Abstract
Background: Universal health coverage is a key SDG3 strategy with no one left behind. Access and utilization of family planning services is important for addressing the needs of women and men for the children they want and when they want them. Although several FP programmes have been rolled out, there is limited evidence to determine their effect on inequality. We assess the effects of the “Reducing High Fertility Rates and Improving Sexual Reproductive Health Outcomes in Uganda (RISE)” on key indicators of sexual reproductive health, including the use of modern contraceptive methods in seven regions in Uganda.
Methods: Baseline and Endline data were obtained from two cross-sectional surveys conducted in 2019 and 2023, respectively. A total of 1341 and 1495 women of reproductive age (15-49 years) were interviewed in 2019 and 2023, respectively. Educated and Wealth-related inequality in the use of modern contraceptive methods (defined as using or not using modern FP methods) were assessed by dimensions of equity ( geography, rural/urban residence, age, and social-demographics characteristics. Inequality was determined using Erreygers Concentration Indices (ECI) at baseline and endline. The difference in ECI between the two survey periods was ascertained and assessed for statistical significance at 5%. We used Prevalence Ratios to compare the use of modern FP at the endline relative to the baseline using a modified Poisson regression run in STATA version 15.

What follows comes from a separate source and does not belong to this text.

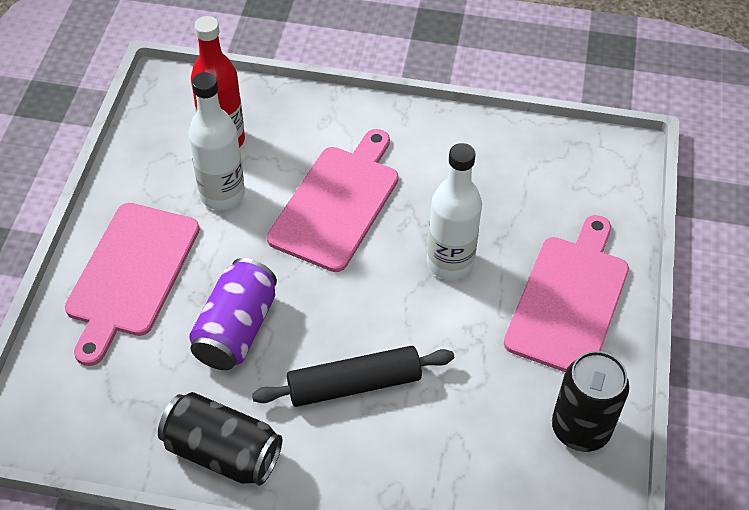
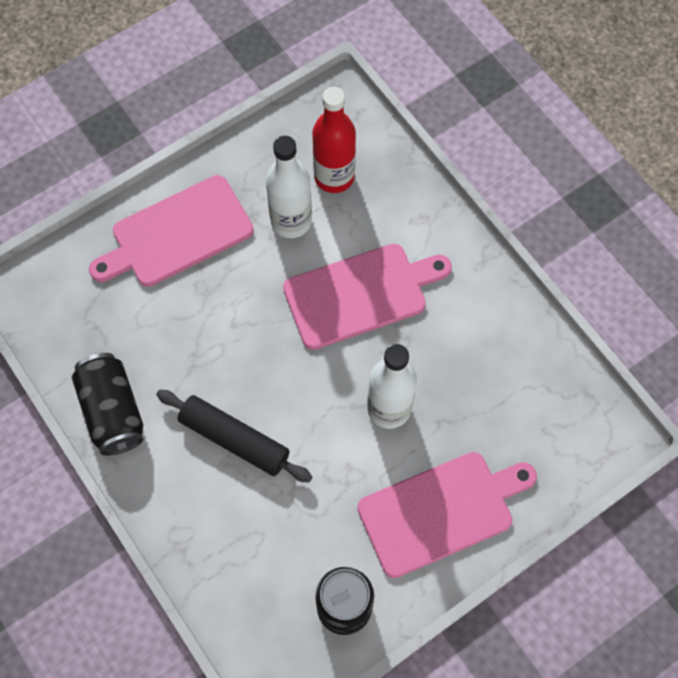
camera: 45 degrees right, 15 degrees up
purple can [189,258,277,370] -> none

Results: The distribution of participants between the surveys did not significantly vary by characteristics except for a decline in self-reported disability (32.2% to 14.5%, p<0.001) and an increase in per cent with lowest/lower wealth-quintile (36.3% to 43.4%, p=0.0035). The mCPR did not significantly change. However, positive changes were observed in West Nile, Central-1, and East-Central, urban, older women (40-49), the divorced/separated/widowed, and those with primary or no education. We observed no significant change in the use of modern contraceptives at the endline compared to baseline, adj.PR=1.026(0.90, 1.18), p=0.709). Overall, wealth-related inequality in the use of the modern contraceptive method in favor of the wealthiest (higher/highest wealth quintile) women was observed at baseline, ECI=0.172, p<0.001, but not at the endline, ECI=0.0573, p=0.1936. However, Wealth-related inequality declined at the endline. Similarly, overall education-related inequality was highest in favor of women with secondary or higher levels of education at baseline, ECI=0.146(0.035, p<0.001) but not at endline, ECI=0.0561(0.0342, p=0.1063). Although we observed a decline in education-related inequality between the two surveys, this was not statistically significant. The decline in wealth-related inequalities at the endline was more evident in urban, in central-1, East Central and Karamoja regions, among young (20-24) women and the married, while education-related inequality was more common in the rural, older (40-49 years) women, and the married.
Conclusion: The RISE programme provides evidence of a decline in socio-economic and education-related inequalities in selected equity dimensions, especially among older women in rural areas, young women in urban areas, and married women. However, inequalities persist and may need to be addressed with more targeted programmes to ensure that no one is left behind for UHC.